Cardioprotection, attenuated systemic inflammation, and survival benefit of β1-adrenoceptor blockade in severe sepsis in rats*

Abstract

To explore the hypothesis that beta-1 adrenoreceptor blockade may be protective through the attenuation of sympathetic hyperactivity and catecholaminergic inflammatory effects on cardiac and hepatic function. Prospective, randomized, controlled study. Animal laboratory in a university medical center. Male adult Wistar rats. Peripheral beta1-adrenoceptor blockade through daily intraperitoneal injection (metoprolol, 100 mg x kg(-1); atenolol, 6 mg x kg(-1)) or central nervous system beta1-adrenoceptor blockade (intracerebroventricular metoprolol, 25 microg) to achieve approximately 20% heart rate reduction in rats for 2 days before or after the induction of lethal endotoxemia, cecal ligation and puncture, or fecal peritonitis.

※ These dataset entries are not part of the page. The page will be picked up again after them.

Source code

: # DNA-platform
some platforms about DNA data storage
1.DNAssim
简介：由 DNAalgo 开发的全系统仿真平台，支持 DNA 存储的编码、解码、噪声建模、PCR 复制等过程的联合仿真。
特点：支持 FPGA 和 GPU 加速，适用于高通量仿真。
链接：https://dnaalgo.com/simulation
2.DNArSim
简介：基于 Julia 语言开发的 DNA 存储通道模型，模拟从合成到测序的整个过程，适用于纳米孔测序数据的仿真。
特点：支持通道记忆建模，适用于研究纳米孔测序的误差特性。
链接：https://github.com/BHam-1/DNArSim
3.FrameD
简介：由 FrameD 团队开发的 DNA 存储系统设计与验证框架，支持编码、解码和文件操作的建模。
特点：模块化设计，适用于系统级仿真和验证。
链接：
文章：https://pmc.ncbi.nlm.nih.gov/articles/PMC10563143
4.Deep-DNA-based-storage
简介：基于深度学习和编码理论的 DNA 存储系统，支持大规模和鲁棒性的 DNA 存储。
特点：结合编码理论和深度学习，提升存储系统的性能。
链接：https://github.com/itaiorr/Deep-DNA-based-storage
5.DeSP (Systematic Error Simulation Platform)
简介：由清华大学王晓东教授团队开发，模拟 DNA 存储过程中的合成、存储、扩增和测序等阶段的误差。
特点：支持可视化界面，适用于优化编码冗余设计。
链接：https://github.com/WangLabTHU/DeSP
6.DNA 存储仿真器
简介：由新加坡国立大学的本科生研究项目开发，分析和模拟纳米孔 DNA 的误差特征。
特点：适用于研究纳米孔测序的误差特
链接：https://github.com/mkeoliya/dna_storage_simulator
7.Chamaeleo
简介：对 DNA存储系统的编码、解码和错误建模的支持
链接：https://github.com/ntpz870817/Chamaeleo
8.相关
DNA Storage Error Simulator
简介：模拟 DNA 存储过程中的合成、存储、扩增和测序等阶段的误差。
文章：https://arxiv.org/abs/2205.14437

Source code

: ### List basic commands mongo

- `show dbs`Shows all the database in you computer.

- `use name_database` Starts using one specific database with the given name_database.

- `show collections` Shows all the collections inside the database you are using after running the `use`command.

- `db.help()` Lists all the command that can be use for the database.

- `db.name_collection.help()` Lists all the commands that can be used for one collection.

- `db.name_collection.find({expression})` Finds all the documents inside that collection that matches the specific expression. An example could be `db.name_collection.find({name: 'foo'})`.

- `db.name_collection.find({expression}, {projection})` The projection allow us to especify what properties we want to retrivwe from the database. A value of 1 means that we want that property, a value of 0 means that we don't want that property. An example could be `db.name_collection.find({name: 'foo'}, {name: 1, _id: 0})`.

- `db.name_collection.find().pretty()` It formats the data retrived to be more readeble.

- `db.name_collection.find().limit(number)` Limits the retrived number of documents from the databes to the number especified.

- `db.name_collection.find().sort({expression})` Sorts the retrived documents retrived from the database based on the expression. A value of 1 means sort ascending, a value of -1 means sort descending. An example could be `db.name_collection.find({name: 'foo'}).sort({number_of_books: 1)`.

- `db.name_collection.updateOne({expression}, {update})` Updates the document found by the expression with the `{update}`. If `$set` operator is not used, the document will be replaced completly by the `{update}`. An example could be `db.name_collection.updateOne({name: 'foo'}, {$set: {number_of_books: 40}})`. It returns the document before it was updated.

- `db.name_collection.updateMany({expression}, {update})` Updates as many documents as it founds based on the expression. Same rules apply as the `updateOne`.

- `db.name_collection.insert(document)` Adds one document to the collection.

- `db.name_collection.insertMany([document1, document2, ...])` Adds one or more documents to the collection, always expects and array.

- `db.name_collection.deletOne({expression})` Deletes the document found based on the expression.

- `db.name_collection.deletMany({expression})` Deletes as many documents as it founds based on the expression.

Peripheral beta1-adrenoceptor blockade established for 2 days before lethal endotoxemia markedly improved survival in both metoprolol-treated (n = 16; log rank test, p = .002) and atenolol-treated (n = 15; p = .03) rats. Overall mortality in cecal ligation and puncture was similar between metoprolol (40%; n = 10) and saline (50%; n = 10) pretreatment (p = .56), but the median time to death was increased by 33 hrs in metoprolol-treated rats (p = .03). Metoprolol pretreatment reduced hepatic expression of proinflammatory cytokines and lowered plasma interleukin-6 (both p < .05). Myocardial protein expression of interleukin-18 and monocyte chemoattractant protein-1, key mediators of cardiac dysfunction in sepsis, were also reduced (p < .05). Peripheral beta1-adrenoceptor blockade commenced 6 hrs after lethal endotoxemia or fecal peritonitis did not improve survival. However, arterial blood pressure was preserved and left ventricular contractility restored similar to that found in nonseptic controls. Central nervous system beta1-adrenoceptor blockade (metoprolol) did not reduce plasma cytokines or mortality, despite enhancing parasympathetic tone. Peripheral beta1-adrenoceptor blockade offers anti-inflammatory and cardioprotective effects, with mortality reduction if commenced before a septic insult. Its role in sepsis should be explored further.